Das jene alte Ordnung zerfällt wird auch in der Türkei weitgehend akzeptiert. Der türkische Journalist Ardan Zentürk schreibt in einem Artikel der Zeitung Stargazete:

„Die Zentralregierungen Syriens und des Irak, sind nicht mehr fähig ihre Territorien zu kontrollieren. Der Irak ist nach dem Einmarsch der Amerikaner rechtlich in drei Teile zerfallen. Die Paradigmen der Region verändern sich.“

Zentürk erkennt zudem eine Feindseligkeit der Schiiten im Irak.

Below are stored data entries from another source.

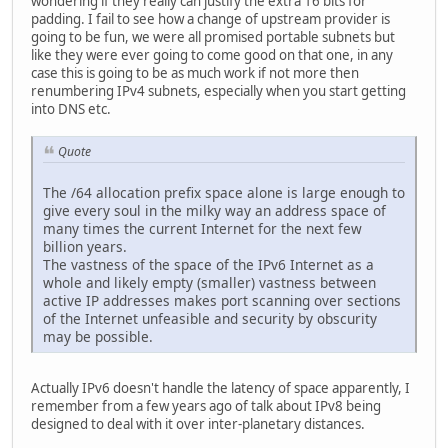
wondering if they really can justify the extra 16 bits for
padding. I fail to see how a change of upstream provider is
going to be fun, we were all promised portable subnets but
like they were ever going to come good on that one, in any
case this is going to be as much work if not more then
renumbering IPv4 subnets, especially when you start getting
into DNS etc.
Quote
The /64 allocation prefix space alone is large enough to
give every soul in the milky way an address space of
many times the current Internet for the next few
billion years.
The vastness of the space of the IPv6 Internet as a
whole and likely empty (smaller) vastness between
active IP addresses makes port scanning over sections
of the Internet unfeasible and security by obscurity
may be possible.
Actually IPv6 doesn't handle the latency of space apparently, I
remember from a few years ago of talk about IPv8 being
designed to deal with it over inter-planetary distances.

Die seien darauf aus, die Sunniten und Kurden in Ihren Rechten zu beschränken. Die aktuellen Ereignisse in Mossul bestünden nicht aus reinen Aggressionen der ISIL-Extremisten.

Dahinter stecke vielmehr ein kollektiver Aufstand der Sunniten, die seit elf Jahren massiv unterdrückt werden, so Zentürk. Deshalb müsse die Türkei insbesondere die Kurden unterstützen.